The symmetry boundary can define all (y<0) points, and requires the respective (y>0) points to be defined for the same x coordinate. So initially, since all boundaries are undefined, we can only set the (x>0, y<0) part of the boundary via the symmetry condition. Since we don't have any values for (x<0, y>0), we cannot define the lower left corner (x<0, y<0) with a symmetry condition (yet).
However, after applying the symmetry condition and defining the (x>0, y<0) boundary, now all points with (x>0) are defined. We can now apply the multi-block interpolation, which fills part of the (y<0) boundary. Since the stencil has a finite size, this defines the (x<0, y>0) points, leaving the lower left corner still undefined.
And now we can, in the final step, apply the symmetry condition again, this time to define the missing (x<0, y<0) corner.
comment:12 Changed 11 months ago by
Are these bugs still alive or have both pull requests:
- https://bitbucket.org/einsteintoolkit/mclachlan/branch/ianhinder/initgammas
- https://bitbucket.org/einsteintoolkit/mclachlan/pull-requests/4/correct-scalar-initial-boundary-conditions/diff
been applied? If these are ready to be applied, please change the ticket state to "review" to request a review.

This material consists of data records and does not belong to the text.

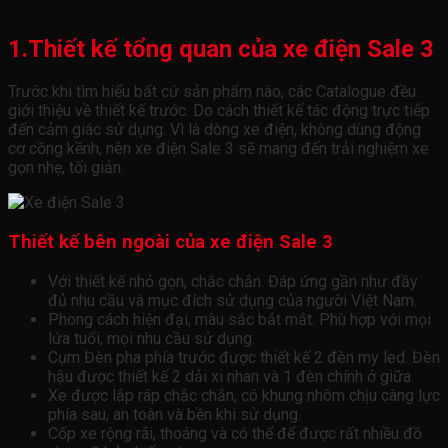
1.Thiết kế tổng quan của xe điện Sale 3
Trước khi tìm hiểu bất cứ sản phẩm nào, các Catalogue đều
giới thiệu về thiết kế trước. Do cách thiết kế tác động trực tiếp
đến cảm giác sử dụng. Vì là dòng xe điện, không dùng động
cơ cồng kềnh, nên xe điện Sale 3 sẽ mang đến trải nghiệm xe
gọn nhẹ, tối giản.
Thiết kế bên ngoài của xe điện Sale 3
Với thiết kế nhỏ gọn, chắc chắn. Đáp ứng gần như đầy
đủ nhu cầu và mục đích sử dụng của người Việt Nam.
Phong cách hiện đại, màu sắc bắt mắt. Phù hợp với mọi
lứa tuổi, mọi nhu cầu sử dụng.
Cụm Đèn pha phía trước được thiết kế 2 đèn my led. Đèn
hậu được thiết kế 2 dải xi nhan và 1 đèn chính ở giữa.
Xe được lắp ráp chắc chắn, có khung nhôm chịu càng lực
phía sau, an toàn và bền khi sử dụng.
Cốp xe rộng rãi, thoáng và có thể để được rất nhiều đồ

The first bug mentioned is one that we have discussed before, many years ago. One solution was to apply the BCs twice, which would probably need to be handled in Kranc. (I just looked, and cannot find a Kranc issue about this, unfortunately.) This was the reason that for a long time, my McLachlan Llama BBH parameter files used poison = 0, because setting the uninitialised points to zero was better than having them as NaN, especially when the boundary was causally disconnected. However, recently, I was not able to reproduce the problem. I thought that maybe something had been fixed/changed, though this was perhaps optimistic. Do you have a parameter file and a method for identifying that this problem has occurred?
Presumably the long-term solution is for Cactus to keep track of variables read and written in different parts of the grid. Is there a short-term solution that doesn't involve "clever" scheduling, and applying the BCs twice?
As I understand it, this problem occurs only on initial data, not during evolution. Is that your understanding as well?